The Engagement Ring


You’re ready to propose to her, you have the suave Casanova script down pat, you’ve reserved a special table in the metropolis’ most romantic restaurant but you’re helpless in one aspect – the ring. Though some brides-to-be accompany their grooms in buying this one important symbol of love, it wouldn’t hurt to also bring along this helpful article when you go ring-shopping.

The Metal
There are three types of metal popular for rings: yellow gold, white gold and platinum. Yellow gold is said to be the traditional ring metal, with 14karat and 18karat as the often-heard phrases attached to it. What is their difference? The higher gold content in 18karat rings makes it pricier but the over-all quality and color is about the same.

White gold is a mix of gold and white metal alloys such as nickel and palladium. Rhodium plating is done to make the gold look whiter. White gold is harder to work with than yellow gold hence it is more expensive.

The most expensive and most preferred nowadays of the lot is platinum. Platinum is the hardest of the precious metals, it never tarnishes. Its intense luster remains intact over the years, and it is said to be completely hypoallergenic.

The Setting
The setting is how the stone or stones are held in place in the band.

The most classic and traditional setting is the solitaire. A single diamond is set on usually four to six prongs. A four-prong setting displays the diamond more while six prongs hold the stone firmly in place.

The channel setting is popular for wedding bands. A row of stones is sandwiched horizontally on the ring band.

The bezel setting is for those with contemporary tastes. A metal rim with straight or scalloped edges fully or partially surrounds the stone which looks embedded into the band.

Another popular setting is the pave, which has rows of several stones set in level with the surface of the ring. This adds extra sparkle to the main stone.

The Stone

Of course, the diamond remains to be the perennial favorite. Though there would be modern brides-to-be who prefer to have other stones complementing the diamond, such as sapphires and rubies.

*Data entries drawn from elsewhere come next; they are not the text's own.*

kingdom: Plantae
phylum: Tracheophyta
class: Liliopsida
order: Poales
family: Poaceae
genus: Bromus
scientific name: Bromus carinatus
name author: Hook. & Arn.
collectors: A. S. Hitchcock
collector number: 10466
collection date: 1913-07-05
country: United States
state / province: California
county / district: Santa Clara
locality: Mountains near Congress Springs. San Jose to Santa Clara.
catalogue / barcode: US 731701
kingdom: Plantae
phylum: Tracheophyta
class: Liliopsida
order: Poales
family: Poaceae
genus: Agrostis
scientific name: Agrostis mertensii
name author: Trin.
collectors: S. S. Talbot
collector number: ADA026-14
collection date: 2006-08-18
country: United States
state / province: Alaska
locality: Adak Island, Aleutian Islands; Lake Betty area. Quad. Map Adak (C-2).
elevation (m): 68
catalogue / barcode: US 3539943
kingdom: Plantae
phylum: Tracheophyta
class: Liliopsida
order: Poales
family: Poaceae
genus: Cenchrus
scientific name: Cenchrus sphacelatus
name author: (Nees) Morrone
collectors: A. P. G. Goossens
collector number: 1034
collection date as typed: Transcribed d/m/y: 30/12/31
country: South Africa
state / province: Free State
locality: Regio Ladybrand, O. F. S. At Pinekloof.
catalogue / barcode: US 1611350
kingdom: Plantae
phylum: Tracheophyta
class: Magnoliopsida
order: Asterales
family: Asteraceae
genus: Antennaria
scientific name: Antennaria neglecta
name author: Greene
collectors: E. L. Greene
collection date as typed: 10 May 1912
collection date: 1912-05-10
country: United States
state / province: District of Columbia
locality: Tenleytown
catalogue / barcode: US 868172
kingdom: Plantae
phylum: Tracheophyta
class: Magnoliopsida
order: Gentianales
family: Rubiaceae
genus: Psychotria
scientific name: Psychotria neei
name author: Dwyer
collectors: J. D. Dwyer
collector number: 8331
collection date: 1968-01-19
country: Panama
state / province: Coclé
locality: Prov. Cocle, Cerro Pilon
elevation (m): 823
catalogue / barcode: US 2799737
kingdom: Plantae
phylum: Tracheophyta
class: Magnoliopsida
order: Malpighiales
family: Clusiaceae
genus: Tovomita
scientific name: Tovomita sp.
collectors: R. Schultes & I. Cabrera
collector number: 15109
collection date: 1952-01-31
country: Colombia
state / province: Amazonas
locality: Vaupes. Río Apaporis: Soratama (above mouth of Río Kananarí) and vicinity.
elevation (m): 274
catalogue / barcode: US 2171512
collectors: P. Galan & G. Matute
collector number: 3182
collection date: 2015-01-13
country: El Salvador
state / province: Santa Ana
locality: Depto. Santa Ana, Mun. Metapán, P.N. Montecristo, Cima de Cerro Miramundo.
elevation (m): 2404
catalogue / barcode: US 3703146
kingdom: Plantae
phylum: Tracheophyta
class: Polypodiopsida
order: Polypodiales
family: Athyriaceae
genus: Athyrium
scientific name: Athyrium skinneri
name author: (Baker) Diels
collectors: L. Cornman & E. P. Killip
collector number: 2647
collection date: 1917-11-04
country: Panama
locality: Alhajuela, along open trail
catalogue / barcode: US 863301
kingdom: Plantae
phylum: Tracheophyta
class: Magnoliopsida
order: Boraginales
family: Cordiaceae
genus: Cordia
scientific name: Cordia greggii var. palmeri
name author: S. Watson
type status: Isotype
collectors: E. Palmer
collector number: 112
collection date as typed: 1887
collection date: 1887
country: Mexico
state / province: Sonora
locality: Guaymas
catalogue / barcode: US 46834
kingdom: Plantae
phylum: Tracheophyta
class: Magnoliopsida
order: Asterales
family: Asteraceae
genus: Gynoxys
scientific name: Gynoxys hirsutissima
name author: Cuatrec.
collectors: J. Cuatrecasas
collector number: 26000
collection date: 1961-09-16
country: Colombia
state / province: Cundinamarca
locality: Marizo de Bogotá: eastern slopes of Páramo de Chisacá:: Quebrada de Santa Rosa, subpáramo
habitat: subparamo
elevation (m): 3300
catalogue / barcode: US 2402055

In choosing your stone, remember that round-shaped stones produce more sparkle. The contemporary stone shape is said to be the square princess cut whose intricate faceting results into added sparkle. The oval shape is an old favorite, it is a variation of the round shape. The pear shape is cut like the round shape but it has an extra pointed tip at the top. Lastly, you couldn’t be more obvious with your undying love with the heart shape.


The 4 Cs
You’ve heard them associated with diamonds a few times. Now that you’re shopping for the perfect engagement ring, it wouldn’t hurt to know more about these 4 Cs.

Cut refers to the number, placement, and shape of the facets. This affects the durability, sparkle and fire or reflection of colors of the diamond.

Color – Diamonds do not only come in white, although it is said that the whiter the diamond, the better. However, if you want to surprise your modern bride with a pink diamond, then do so!

Clarity refers to how clear the or clean the diamond is. It is better if it is free of blemishes which includes chips, scratches and fractures. It should not also have inclusions or flaws on the inside. For more information, refer to the chart of the Gemological Institute of America or your favorite jeweler.

Lastly, the carat – the diamond’s unit of weight. It is different from karat which is used for gold. The diamond’s carat is standardized at 200 milligrams.

Still stumped? Don’t be afraid to ask for help from your jeweler. Trust your instincts, usually, the ring that will make your heart race at sight will surely make her say “Yes!”. Happy shopping!